Tah Javis Mai, a freelance journalist, returned Thursday to his office in the English-speaking southwestern Cameroon town of Buea. Mai said he was arrested by police in the French-speaking coastal city of Douala on Tuesday while reporting on protests against President Paul Biya.
“The men in uniform asked that why am I using my phone to film them,” Mai said in a telephone call from Buea. “I said I am on a Skype call. They took us to that brigade in Bonaberi. One drinking alcohol poured the whiskey on me. He asked me to drink, and I refused. He poured it on my head. We were in an airtight cell. A cell for about two people, we were 15 in number with no food. Our phones were confiscated. They took everything from us.”
Mai said he was forced to sit on the ground for seven hours. He said he was released at 6 p.m.
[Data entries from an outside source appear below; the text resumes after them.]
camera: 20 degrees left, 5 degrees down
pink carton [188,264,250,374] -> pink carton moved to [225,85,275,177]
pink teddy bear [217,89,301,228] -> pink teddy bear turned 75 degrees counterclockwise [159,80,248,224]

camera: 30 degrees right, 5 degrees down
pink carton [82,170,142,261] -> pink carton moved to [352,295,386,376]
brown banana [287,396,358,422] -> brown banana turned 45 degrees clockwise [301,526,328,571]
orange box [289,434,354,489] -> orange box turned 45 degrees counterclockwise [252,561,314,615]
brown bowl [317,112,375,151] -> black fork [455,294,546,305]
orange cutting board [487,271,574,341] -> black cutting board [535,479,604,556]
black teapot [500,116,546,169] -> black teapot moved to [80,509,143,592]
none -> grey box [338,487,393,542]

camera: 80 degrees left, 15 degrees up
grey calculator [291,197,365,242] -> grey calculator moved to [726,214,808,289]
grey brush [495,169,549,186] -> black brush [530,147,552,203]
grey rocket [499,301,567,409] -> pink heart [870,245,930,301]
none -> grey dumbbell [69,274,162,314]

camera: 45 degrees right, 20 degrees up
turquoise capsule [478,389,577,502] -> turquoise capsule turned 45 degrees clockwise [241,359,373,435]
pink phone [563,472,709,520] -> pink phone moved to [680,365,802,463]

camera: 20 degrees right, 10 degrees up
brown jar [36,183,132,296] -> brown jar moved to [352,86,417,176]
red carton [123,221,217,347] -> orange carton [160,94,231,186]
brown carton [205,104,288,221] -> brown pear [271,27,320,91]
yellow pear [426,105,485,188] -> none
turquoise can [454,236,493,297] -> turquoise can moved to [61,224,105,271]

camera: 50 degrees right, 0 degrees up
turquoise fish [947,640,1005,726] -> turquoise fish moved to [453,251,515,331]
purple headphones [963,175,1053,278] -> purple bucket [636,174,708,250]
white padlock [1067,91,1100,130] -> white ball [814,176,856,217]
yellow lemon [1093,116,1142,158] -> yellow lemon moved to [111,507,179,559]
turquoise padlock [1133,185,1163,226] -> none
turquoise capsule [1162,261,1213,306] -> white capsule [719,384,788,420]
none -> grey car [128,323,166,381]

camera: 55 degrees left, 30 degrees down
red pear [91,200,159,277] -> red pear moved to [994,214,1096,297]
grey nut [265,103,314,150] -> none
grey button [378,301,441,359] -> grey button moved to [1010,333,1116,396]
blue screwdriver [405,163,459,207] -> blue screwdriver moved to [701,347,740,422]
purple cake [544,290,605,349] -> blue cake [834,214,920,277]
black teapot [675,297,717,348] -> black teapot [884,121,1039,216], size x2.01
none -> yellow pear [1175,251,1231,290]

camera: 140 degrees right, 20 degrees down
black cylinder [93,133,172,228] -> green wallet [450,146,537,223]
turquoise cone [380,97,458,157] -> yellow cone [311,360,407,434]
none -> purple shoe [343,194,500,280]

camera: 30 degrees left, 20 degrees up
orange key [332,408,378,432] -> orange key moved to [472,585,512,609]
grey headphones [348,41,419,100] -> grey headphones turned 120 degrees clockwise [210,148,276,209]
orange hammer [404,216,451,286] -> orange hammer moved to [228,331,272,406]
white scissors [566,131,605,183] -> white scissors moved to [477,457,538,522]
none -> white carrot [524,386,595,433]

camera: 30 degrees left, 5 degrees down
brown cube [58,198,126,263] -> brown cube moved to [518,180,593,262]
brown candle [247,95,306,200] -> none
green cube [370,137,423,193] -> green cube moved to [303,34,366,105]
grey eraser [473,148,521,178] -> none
Wednesday after pressure from journalism associations and several international rights groups.
Jude Viban, president of the Cameroon Association of English-Speaking Journalists, said Mai was arrested with seven other reporters in Yaounde and Douala.
Those arrested included My Media Prime TV cameraman Tebong Christian, cameraman Rodrigue Ngassi of Equinox TV, Lindovi Ndjio of La Nouvelle Expression, and Polycarpe Essomba, Cameroon correspondent of RFI.
“We have strongly condemned the arrest of our colleagues who went out to report and not to support the protest, and they were picked up arbitrarily and detained in facilities without communication, without access to their lawyers, without access to their colleagues,” Viban said. “This is terrible for our democracy and, unfortunately, it keeps happening. It is a very difficult period to be a journalist in Cameroon.”
On Thursday, the National Syndicate of Cameroon Journalists reported that the homes of four journalists were searched by police. The report said phones, recorders and computers were seized.
Rights activist Andelbert Mvomo said Cameroon is becoming notorious for its abuses on journalists, including beatings and rights violations.
Such acts, he said, soil Cameroon’s image and disgrace its people.
Cameroonian police and the minister of territorial administration did not react to the accusations when contacted by VOA.
The Committee to Protect Journalists said Thursday that police were still holding one of the arrested journalists, Lindovi Ndjio.
CPJ said it has not forgotten what happened to journalist Samuel Wazizi, who died in police custody in August 2019 but whose body has yet to be seen.
The military said it was keeping Wazizi’s body for investigations.